Melanie Benjamin raconte une histoire d’amour inattendue entre un cygne et un vilain petit canard. Le cygne s’appelait Babe Paley, une « socialite » richissime comme il se doit, somptueuse, qui considérait l’élégance comme un travail à plein temps. Elle était également adorable, généreuse, soucieuse des autres. Le canard, lui, avait pour patronyme Truman Capote. Il était écrivain, auteur d’un livre devenu mythique,« De Sang froid », inventeur de la littérature non fictive, et grand ragoteur devant l’éternel. Il ressemblait à une sorte de clown triste qui amusait sa galerie de cygnes (comme il les avait surnommées), car la ravissante Babe était entourée de dauphines, tout aussi riches, tout aussi chics, mais certainement moins bienveillantes.
Un suicide social
Le cygne Babe et le canard Truman étaient inséparables, chacun comblant le vide affectif de l’autre. Le mari de Babe, qui était souvent occupé à butiner ailleurs, regardait cette amitié d’un œil amusé puisqu’il savait que sa femme ne risquait pas de perdre sa réputation, Capote préférant notoirement les hommes. Le cygne et le canard passaient leurs journées à nager dans un New York de rêve, leurs discussions se poursuivant parfois tard dans la nuit. Et puis un jour le canard fit un truc insensé. Il commit un suicide social, qui fut presque un suicide tout court car il mourut peu de temps après. En manque de célébrité peut-être, et le scandale est un moyen comme un autre de l’obtenir, il publia une nouvelle dans le magazine Esquire (que vous pouvez trouver aujourd’hui dans le Quarto consacré à Capote et dont je vous recommande vivement la lecture), « La côte basque 1965 », dans laquelle il rapportait bon nombre de confidences de son cygne chéri et de ses amies, et surtout s’amusait des infidélités dont sa chère Babe était la victime, avec détails croustillants et crapoteux à la clé. A partir de la minute de la parution du magazine, il fut banni de la bonne société new yorkaise et ne fit plus que croiser ses cygnes, qui l’ignoraient superbement.

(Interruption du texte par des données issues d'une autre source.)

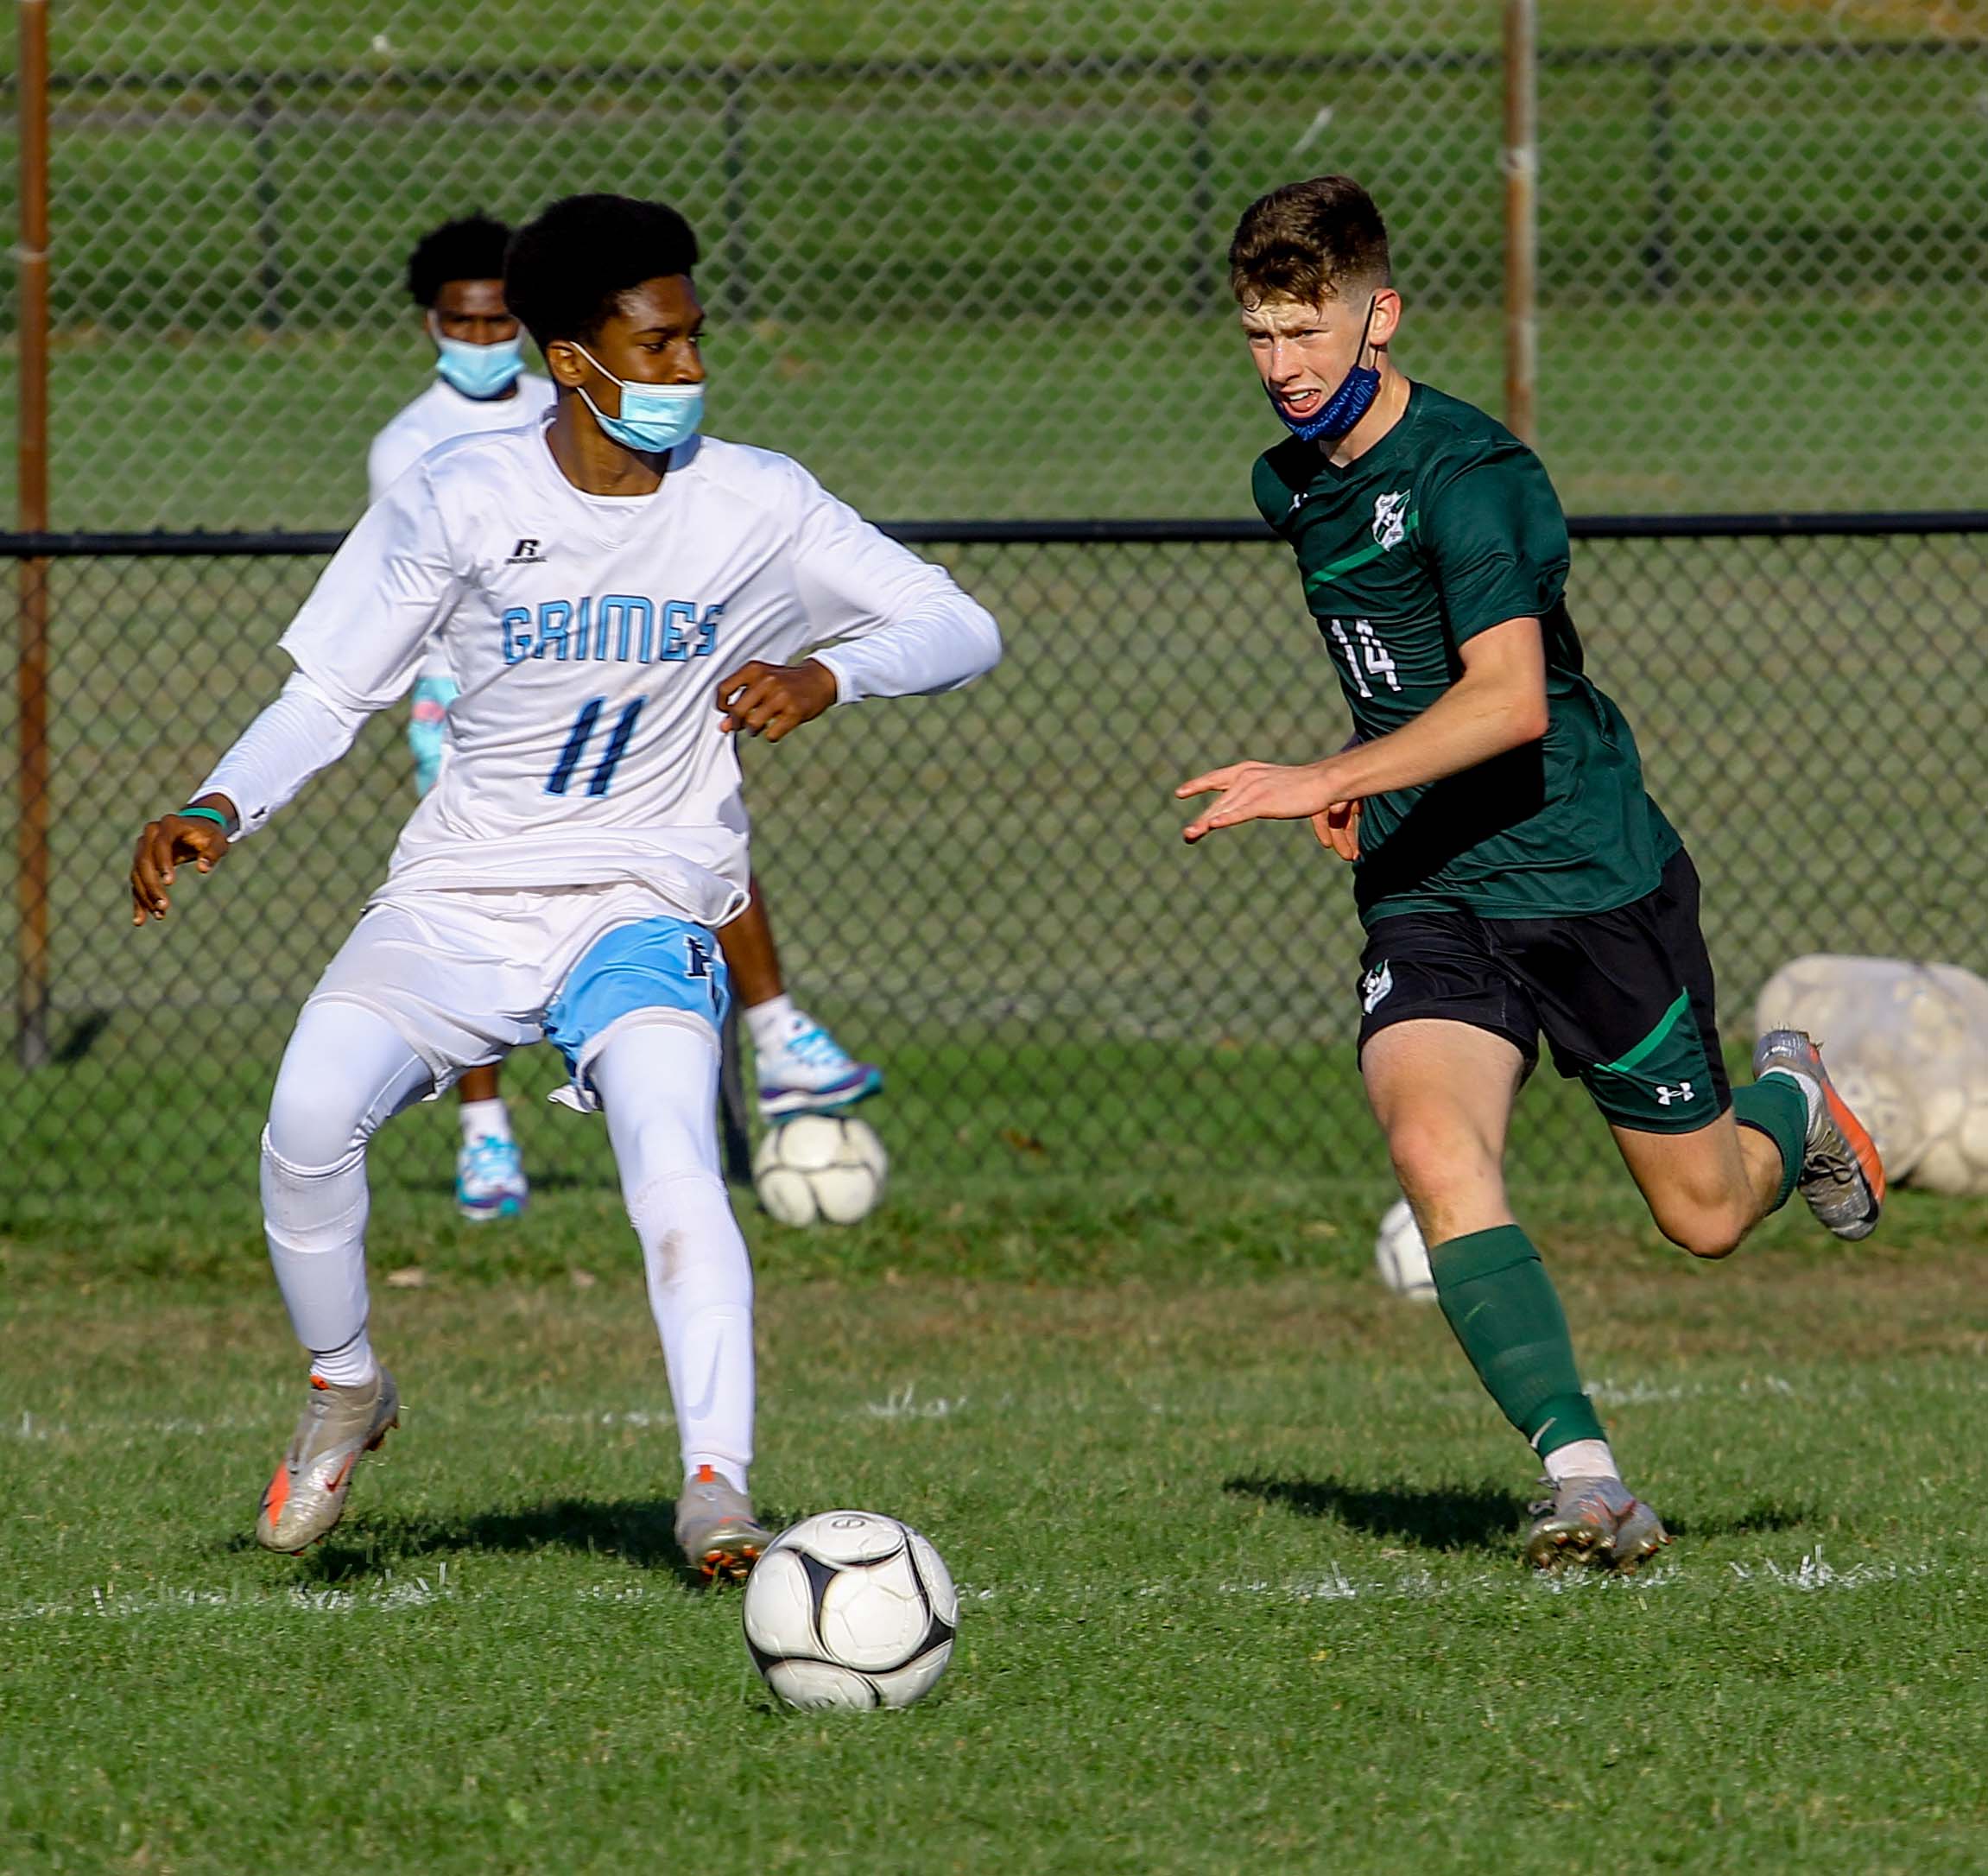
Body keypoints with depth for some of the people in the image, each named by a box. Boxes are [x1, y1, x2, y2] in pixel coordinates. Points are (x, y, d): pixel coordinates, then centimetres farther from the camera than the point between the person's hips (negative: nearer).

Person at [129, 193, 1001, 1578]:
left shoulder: (755, 505, -1)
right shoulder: (463, 502, -1)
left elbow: (962, 631, 1)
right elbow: (328, 695, 5)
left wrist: (829, 674, -19)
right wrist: (217, 813, -13)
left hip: (645, 905, -1)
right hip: (455, 895, 1)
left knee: (671, 1144, -31)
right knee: (313, 1105, -26)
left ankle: (718, 1487, -37)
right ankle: (344, 1387, 1)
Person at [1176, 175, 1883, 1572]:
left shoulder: (1467, 475, -19)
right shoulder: (1292, 485, 8)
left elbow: (1509, 697, -32)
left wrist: (1327, 780, -38)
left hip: (1591, 878, -6)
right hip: (1427, 895, 6)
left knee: (1704, 1215, 6)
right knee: (1435, 1152, -23)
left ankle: (1792, 1103, 43)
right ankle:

Une comédie humaine new yorkaise
A travers ce drame intime, cette incompréhensible trahison qui eut des conséquences terribles pour tous les protagonistes, Melanie Benjamin raconte le New York des années cinquante-soixante, une comédie humaine chez les rich and famous, very rich même. Elle décrypte cette société, avec un mélange de distance et de fascination. C’était un monde en soi, avec ses propres règles, ses failles, son indolence, mais aussi son charme. Le roman de Melanie Benjamin est un bonheur de lecture, et comme pour tous les bonheurs, on aurait aimé qu’il dure beaucoup plus longtemps.